French education major Tyler Van Leeuwen came away from the internship with a new appreciation for the opportunities he had while growing up in Southern Ontario.
"Children living in a country that's just a short plane ride away have so little and are so grateful for what they have. This opportunity opened my eyes and was a reminder of how lucky I truly am," Van Leeuwen said. "I also learned that people of all ages can make a difference. It was rewarding to see the students learn skills that they will be able to use for the rest of their lives."
Exposure to the sights and sounds of Haiti was a critical element of the experience, as well. The group visited local beaches, the Palace of 365 Doors, Cap Haitien, a prison and a fort, and also went horseback riding and navigated numerous mountain roads.
"Working with the children in Haiti has opened my eyes to the differences between North American culture and the culture of a lesser-developed country," added Bailey Rudow, a BPS student from Waterloo, Ontario. "It has also allowed me to see that all children have such wonderful spirits and, given the best education, opportunities will open up for them."
Brennan is the retired CEO and chairman of DFS Group, an international luxury retail association operating in 11 countries. He initiated the construction of the sustainable school complex for the children of Saint-Marc after an earthquake devastated the area in January 2010. The school opened its doors Oct. 3, 2011.
Borgstrom said he enjoyed seeing the strong bonds that developed between the Niagara students and their pupils at Lycée Jean-Baptiste Pointe du Sable over the course of seven weeks. After watching groups of children repeatedly run up to the interns to hug them, slap high-five or go for a piggyback ride, "It was obvious to me that this had been a life-changing experience, both for our students and for the children of Saint-Marc," he said.
For Topolski and fellow senior Bethany Bouthillier, the internship represented a culmination of four years of immersion in Niagara University's Catholic and Vincentian heritage.
"Going to Haiti was a prime example of how students like me can follow Niagara's Vincentian mission," Topolski said. "Since freshman year at NU, I have been taught the Vincentian values and now I could put them into practice. Helping people who cannot return the favor is one of the most rewarding gifts in life. Because of this journey, I have gained a new perspective on life, especially the way others value education. Sometimes we take education and so many other things in life for granted."
"I've gained a greater appreciation for the little things in life, as well," added Bouthillier, who will graduate in December with degrees in international management and French. "It truly reaffirmed why doing something small to help someone, even if it's just a drop in an ocean of things that can and should be done, causes a ripple effect for the betterment of their lives and the world we live in."

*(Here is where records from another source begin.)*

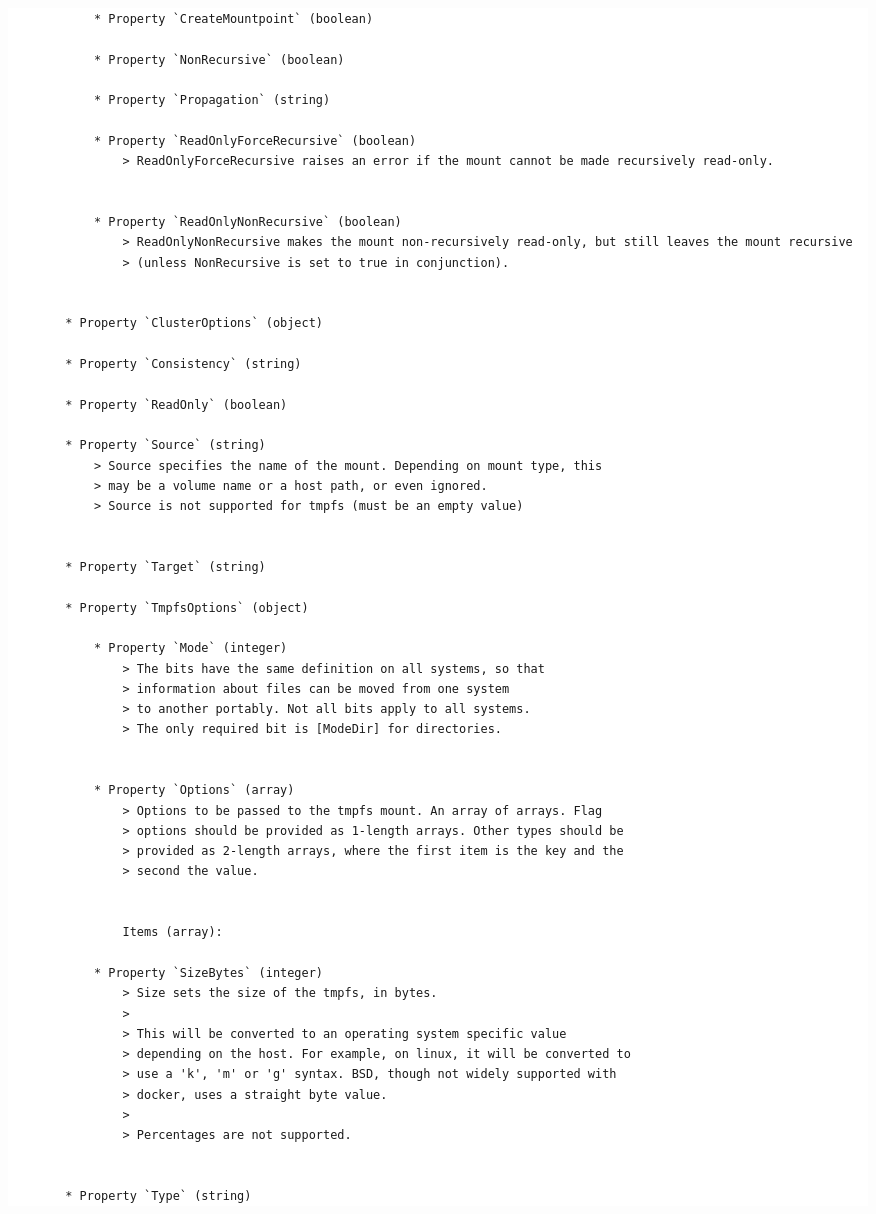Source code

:                 * Property `CreateMountpoint` (boolean)

                * Property `NonRecursive` (boolean)

                * Property `Propagation` (string)

                * Property `ReadOnlyForceRecursive` (boolean)
                    > ReadOnlyForceRecursive raises an error if the mount cannot be made recursively read-only.


                * Property `ReadOnlyNonRecursive` (boolean)
                    > ReadOnlyNonRecursive makes the mount non-recursively read-only, but still leaves the mount recursive
                    > (unless NonRecursive is set to true in conjunction).


            * Property `ClusterOptions` (object)

            * Property `Consistency` (string)

            * Property `ReadOnly` (boolean)

            * Property `Source` (string)
                > Source specifies the name of the mount. Depending on mount type, this
                > may be a volume name or a host path, or even ignored.
                > Source is not supported for tmpfs (must be an empty value)


            * Property `Target` (string)

            * Property `TmpfsOptions` (object)

                * Property `Mode` (integer)
                    > The bits have the same definition on all systems, so that
                    > information about files can be moved from one system
                    > to another portably. Not all bits apply to all systems.
                    > The only required bit is [ModeDir] for directories.


                * Property `Options` (array)
                    > Options to be passed to the tmpfs mount. An array of arrays. Flag
                    > options should be provided as 1-length arrays. Other types should be
                    > provided as 2-length arrays, where the first item is the key and the
                    > second the value.


                    Items (array):

                * Property `SizeBytes` (integer)
                    > Size sets the size of the tmpfs, in bytes.
                    >
                    > This will be converted to an operating system specific value
                    > depending on the host. For example, on linux, it will be converted to
                    > use a 'k', 'm' or 'g' syntax. BSD, though not widely supported with
                    > docker, uses a straight byte value.
                    >
                    > Percentages are not supported.


            * Property `Type` (string)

On Sept. 23, the students will address the community during "Niagara Reaches Out to the World," an on-campus, daylong summit that showcases the good work accomplished by Niagara University students, faculty, staff and alumni across the globe.
Ciminelli is confident Bouthillier, Rudow, Topolski, Van Leeuwen, Erin Burns and Amber Mis will inspire others to follow in their footsteps next summer.
"Each of the six students embraced this internship wholeheartedly," Ciminelli said. "They were so passionate about using their time in Haiti to help the children learn, and explored ways to make each child feel special through their interactions. This is a blessing in a country with so many needs. What a beautiful way to live as a Vincentian in today's world!"